[Information provided — start]

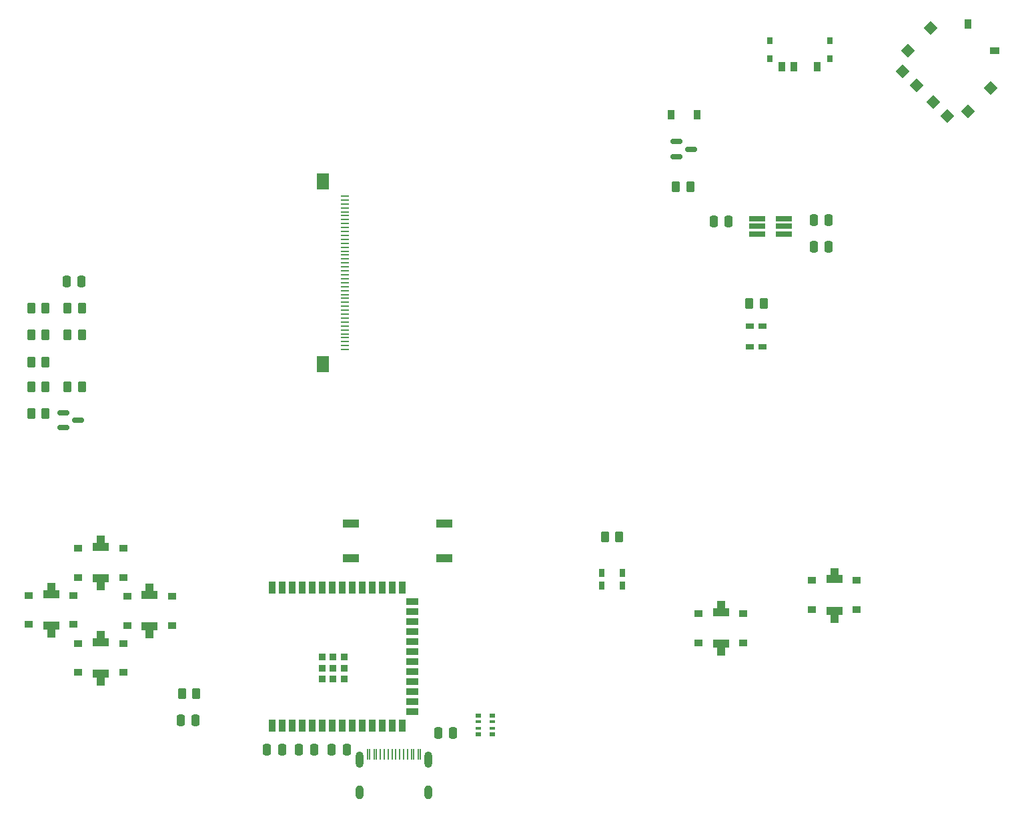
<source format=gbr>
%TF.GenerationSoftware,KiCad,Pcbnew,(6.0.11)*%
%TF.CreationDate,2023-04-07T14:31:01-05:00*%
%TF.ProjectId,GamePip-Back,47616d65-5069-4702-9d42-61636b2e6b69,rev?*%
%TF.SameCoordinates,Original*%
%TF.FileFunction,Paste,Top*%
%TF.FilePolarity,Positive*%
%FSLAX46Y46*%
G04 Gerber Fmt 4.6, Leading zero omitted, Abs format (unit mm)*
G04 Created by KiCad (PCBNEW (6.0.11)) date 2023-04-07 14:31:01*
%MOMM*%
%LPD*%
G01*
G04 APERTURE LIST*
G04 Aperture macros list*
%AMRoundRect*
0 Rectangle with rounded corners*
0 $1 Rounding radius*
0 $2 $3 $4 $5 $6 $7 $8 $9 X,Y pos of 4 corners*
0 Add a 4 corners polygon primitive as box body*
4,1,4,$2,$3,$4,$5,$6,$7,$8,$9,$2,$3,0*
0 Add four circle primitives for the rounded corners*
1,1,$1+$1,$2,$3*
1,1,$1+$1,$4,$5*
1,1,$1+$1,$6,$7*
1,1,$1+$1,$8,$9*
0 Add four rect primitives between the rounded corners*
20,1,$1+$1,$2,$3,$4,$5,0*
20,1,$1+$1,$4,$5,$6,$7,0*
20,1,$1+$1,$6,$7,$8,$9,0*
20,1,$1+$1,$8,$9,$2,$3,0*%
%AMRotRect*
0 Rectangle, with rotation*
0 The origin of the aperture is its center*
0 $1 length*
0 $2 width*
0 $3 Rotation angle, in degrees counterclockwise*
0 Add horizontal line*
21,1,$1,$2,0,0,$3*%
G04 Aperture macros list end*
%ADD10R,2.000000X1.000000*%
%ADD11R,1.000000X1.000000*%
%ADD12R,1.100000X0.900000*%
%ADD13R,0.900000X1.500000*%
%ADD14R,1.500000X0.900000*%
%ADD15R,0.900000X0.900000*%
%ADD16R,2.000000X0.650000*%
%ADD17R,0.900000X1.250000*%
%ADD18R,0.800000X0.900000*%
%ADD19RotRect,1.300000X1.200000X315.000000*%
%ADD20RotRect,1.200000X1.300000X315.000000*%
%ADD21R,1.200000X0.850000*%
%ADD22R,0.850000X1.200000*%
%ADD23R,0.800000X0.500000*%
%ADD24R,0.800000X0.400000*%
%ADD25RoundRect,0.250000X0.262500X0.450000X-0.262500X0.450000X-0.262500X-0.450000X0.262500X-0.450000X0*%
%ADD26RoundRect,0.250000X-0.262500X-0.450000X0.262500X-0.450000X0.262500X0.450000X-0.262500X0.450000X0*%
%ADD27RoundRect,0.150000X-0.587500X-0.150000X0.587500X-0.150000X0.587500X0.150000X-0.587500X0.150000X0*%
%ADD28R,0.250000X1.400000*%
%ADD29O,1.000000X2.100000*%
%ADD30O,1.000000X1.800000*%
%ADD31R,1.100000X0.250000*%
%ADD32R,1.600000X2.000000*%
%ADD33R,1.100000X0.700000*%
%ADD34R,0.700000X1.100000*%
%ADD35R,0.900000X1.200000*%
%ADD36RoundRect,0.250000X0.250000X0.475000X-0.250000X0.475000X-0.250000X-0.475000X0.250000X-0.475000X0*%
%ADD37RoundRect,0.250000X-0.250000X-0.475000X0.250000X-0.475000X0.250000X0.475000X-0.250000X0.475000X0*%
G04 APERTURE END LIST*
D10*
%TO.C,SW7*%
X126900000Y-118100000D03*
X126900000Y-122500000D03*
X138800000Y-122500000D03*
X138800000Y-118100000D03*
%TD*%
%TO.C,SW5*%
X101400000Y-131200000D03*
X101400000Y-127200000D03*
D11*
X101400000Y-126300000D03*
D12*
X104250000Y-127350000D03*
X98550000Y-127350000D03*
X98550000Y-131050000D03*
X104250000Y-131050000D03*
D11*
X101400000Y-132200000D03*
%TD*%
D10*
%TO.C,SW6*%
X188300000Y-129200000D03*
X188300000Y-125200000D03*
D11*
X188300000Y-124300000D03*
D12*
X191150000Y-125350000D03*
X185450000Y-125350000D03*
X185450000Y-129050000D03*
X191150000Y-129050000D03*
D11*
X188300000Y-130200000D03*
%TD*%
D10*
%TO.C,SW4*%
X173900000Y-133400000D03*
X173900000Y-129400000D03*
D11*
X173900000Y-128500000D03*
D12*
X176750000Y-129550000D03*
X171050000Y-129550000D03*
X171050000Y-133250000D03*
X176750000Y-133250000D03*
D11*
X173900000Y-134400000D03*
%TD*%
D10*
%TO.C,SW3*%
X88900000Y-131100000D03*
X88900000Y-127100000D03*
D11*
X88900000Y-126200000D03*
D12*
X91750000Y-127250000D03*
X86050000Y-127250000D03*
X86050000Y-130950000D03*
X91750000Y-130950000D03*
D11*
X88900000Y-132100000D03*
%TD*%
D10*
%TO.C,SW2*%
X95200000Y-137200000D03*
X95200000Y-133200000D03*
D11*
X95200000Y-132300000D03*
D12*
X98050000Y-133350000D03*
X92350000Y-133350000D03*
X92350000Y-137050000D03*
X98050000Y-137050000D03*
D11*
X95200000Y-138200000D03*
%TD*%
D10*
%TO.C,SW1*%
X95200000Y-125100000D03*
X95200000Y-121100000D03*
D11*
X95200000Y-120200000D03*
D12*
X98050000Y-121250000D03*
X92350000Y-121250000D03*
X92350000Y-124950000D03*
X98050000Y-124950000D03*
D11*
X95200000Y-126100000D03*
%TD*%
D13*
%TO.C,U2*%
X133450000Y-143750000D03*
X132180000Y-143750000D03*
X130910000Y-143750000D03*
X129640000Y-143750000D03*
X128370000Y-143750000D03*
X127100000Y-143750000D03*
X125830000Y-143750000D03*
X124560000Y-143750000D03*
X123290000Y-143750000D03*
X122020000Y-143750000D03*
X120750000Y-143750000D03*
X119480000Y-143750000D03*
X118210000Y-143750000D03*
X116940000Y-143750000D03*
D14*
X134700000Y-141985000D03*
X134700000Y-140715000D03*
X134700000Y-139445000D03*
X134700000Y-138175000D03*
X134700000Y-136905000D03*
X134700000Y-135635000D03*
X134700000Y-134365000D03*
X134700000Y-133095000D03*
X134700000Y-131825000D03*
X134700000Y-130555000D03*
D13*
X133450000Y-126250000D03*
X132180000Y-126250000D03*
X130910000Y-126250000D03*
X129640000Y-126250000D03*
X128370000Y-126250000D03*
X127100000Y-126250000D03*
X125830000Y-126250000D03*
X124560000Y-126250000D03*
X123290000Y-126250000D03*
X122020000Y-126250000D03*
X120750000Y-126250000D03*
X119480000Y-126250000D03*
X118210000Y-126250000D03*
X116940000Y-126250000D03*
D15*
X124660000Y-136500000D03*
D14*
X134700000Y-129285000D03*
X134700000Y-128015000D03*
D15*
X124660000Y-135100000D03*
X123260000Y-135100000D03*
X123260000Y-136500000D03*
X123260000Y-137900000D03*
X124660000Y-137900000D03*
X126060000Y-137900000D03*
X126060000Y-136500000D03*
X126060000Y-135100000D03*
%TD*%
D16*
%TO.C,U1*%
X178490000Y-79450000D03*
X178490000Y-80400000D03*
X178490000Y-81350000D03*
X181910000Y-81350000D03*
X181910000Y-80400000D03*
X181910000Y-79450000D03*
%TD*%
D17*
%TO.C,SW10*%
X181650000Y-60125000D03*
X183150000Y-60125000D03*
X186150000Y-60125000D03*
D18*
X180100000Y-59150000D03*
X180100000Y-56850000D03*
X187700000Y-56850000D03*
X187710000Y-59150000D03*
%TD*%
D19*
%TO.C,SW9*%
X198777596Y-62536439D03*
X200863561Y-64622404D03*
X202649006Y-66407848D03*
X196992152Y-60750994D03*
D20*
X208164439Y-62872314D03*
X205265301Y-65771452D03*
D21*
X208665301Y-58134699D03*
D20*
X200527686Y-55235561D03*
X197628548Y-58134699D03*
D22*
X205265301Y-54734699D03*
%TD*%
D23*
%TO.C,RN1*%
X144900000Y-144900000D03*
D24*
X144900000Y-144100000D03*
X144900000Y-143300000D03*
D23*
X144900000Y-142500000D03*
X143100000Y-142500000D03*
D24*
X143100000Y-143300000D03*
X143100000Y-144100000D03*
D23*
X143100000Y-144900000D03*
%TD*%
D25*
%TO.C,R12*%
X179325000Y-90200000D03*
X177500000Y-90200000D03*
%TD*%
D26*
%TO.C,R11*%
X159187500Y-119800000D03*
X161012500Y-119800000D03*
%TD*%
D25*
%TO.C,R10*%
X107312500Y-139700000D03*
X105487500Y-139700000D03*
%TD*%
D26*
%TO.C,R9*%
X86375000Y-104200000D03*
X88200000Y-104200000D03*
%TD*%
%TO.C,R8*%
X86375000Y-100800000D03*
X88200000Y-100800000D03*
%TD*%
D25*
%TO.C,R7*%
X92800000Y-100800000D03*
X90975000Y-100800000D03*
%TD*%
D26*
%TO.C,R6*%
X90975000Y-94200000D03*
X92800000Y-94200000D03*
%TD*%
D25*
%TO.C,R5*%
X92800000Y-90800000D03*
X90975000Y-90800000D03*
%TD*%
D26*
%TO.C,R4*%
X168175000Y-75400000D03*
X170000000Y-75400000D03*
%TD*%
%TO.C,R3*%
X86375000Y-97600000D03*
X88200000Y-97600000D03*
%TD*%
%TO.C,R2*%
X86375000Y-94200000D03*
X88200000Y-94200000D03*
%TD*%
%TO.C,R1*%
X88200000Y-90800000D03*
X86375000Y-90800000D03*
%TD*%
D27*
%TO.C,Q2*%
X90462500Y-104050000D03*
X90462500Y-105950000D03*
X92337500Y-105000000D03*
%TD*%
%TO.C,Q1*%
X168262500Y-69650000D03*
X168262500Y-71550000D03*
X170137500Y-70600000D03*
%TD*%
D28*
%TO.C,J2*%
X129075000Y-147412500D03*
X129875000Y-147412500D03*
X131150000Y-147412500D03*
X132150000Y-147412500D03*
X132650000Y-147412500D03*
X130650000Y-147412500D03*
X134925000Y-147412500D03*
X135725000Y-147412500D03*
X135475000Y-147412500D03*
X134675000Y-147412500D03*
X134150000Y-147412500D03*
X133150000Y-147412500D03*
X131650000Y-147412500D03*
X133650000Y-147412500D03*
X130125000Y-147412500D03*
X129325000Y-147412500D03*
D29*
X136720000Y-148112500D03*
D30*
X128080000Y-152262500D03*
D29*
X128080000Y-148112500D03*
D30*
X136720000Y-152262500D03*
%TD*%
D31*
%TO.C,J1*%
X126150000Y-96050000D03*
X126150000Y-95550000D03*
X126150000Y-95050000D03*
X126150000Y-94550000D03*
X126150000Y-94050000D03*
X126150000Y-93550000D03*
X126150000Y-93050000D03*
X126150000Y-92550000D03*
X126150000Y-92050000D03*
X126150000Y-91550000D03*
X126150000Y-91050000D03*
X126150000Y-90550000D03*
X126150000Y-90050000D03*
X126150000Y-89550000D03*
X126150000Y-89050000D03*
X126150000Y-88550000D03*
X126150000Y-88050000D03*
X126150000Y-87550000D03*
X126150000Y-87050000D03*
X126150000Y-86550000D03*
X126150000Y-86050000D03*
X126150000Y-85550000D03*
X126150000Y-85050000D03*
X126150000Y-84550000D03*
X126150000Y-84050000D03*
X126150000Y-83550000D03*
X126150000Y-83050000D03*
X126150000Y-82550000D03*
X126150000Y-82050000D03*
X126150000Y-81550000D03*
X126150000Y-81050000D03*
X126150000Y-80550000D03*
X126150000Y-80050000D03*
X126150000Y-79550000D03*
X126150000Y-79050000D03*
X126150000Y-78550000D03*
X126150000Y-78050000D03*
X126150000Y-77550000D03*
X126150000Y-77050000D03*
X126150000Y-76550000D03*
D32*
X123370000Y-74725000D03*
X123370000Y-97875000D03*
%TD*%
D33*
%TO.C,D3*%
X179200000Y-95700000D03*
X179200000Y-93100000D03*
X177600000Y-95700000D03*
X177600000Y-93100000D03*
%TD*%
D34*
%TO.C,D2*%
X158805000Y-125970000D03*
X161405000Y-125970000D03*
X158805000Y-124370000D03*
X161405000Y-124370000D03*
%TD*%
D35*
%TO.C,D1*%
X170850000Y-66200000D03*
X167550000Y-66200000D03*
%TD*%
D36*
%TO.C,C9*%
X107250000Y-143100000D03*
X105350000Y-143100000D03*
%TD*%
%TO.C,C8*%
X118200000Y-146800000D03*
X116300000Y-146800000D03*
%TD*%
D37*
%TO.C,C7*%
X120350000Y-146800000D03*
X122250000Y-146800000D03*
%TD*%
%TO.C,C6*%
X138000000Y-144700000D03*
X139900000Y-144700000D03*
%TD*%
D36*
%TO.C,C5*%
X126400000Y-146800000D03*
X124500000Y-146800000D03*
%TD*%
%TO.C,C4*%
X174900000Y-79800000D03*
X173000000Y-79800000D03*
%TD*%
D37*
%TO.C,C3*%
X185700000Y-79600000D03*
X187600000Y-79600000D03*
%TD*%
%TO.C,C2*%
X187600000Y-83000000D03*
X185700000Y-83000000D03*
%TD*%
%TO.C,C1*%
X90850000Y-87400000D03*
X92750000Y-87400000D03*
%TD*%
M02*

</source>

[Information provided — finish]

* **What the task requires**: The exercise is to copy out every line above that has the word "rounded" in it.

* **Task solution**:
0 Rectangle with rounded corners*
0 Add four circle primitives for the rounded corners*
0 Add four rect primitives between the rounded corners*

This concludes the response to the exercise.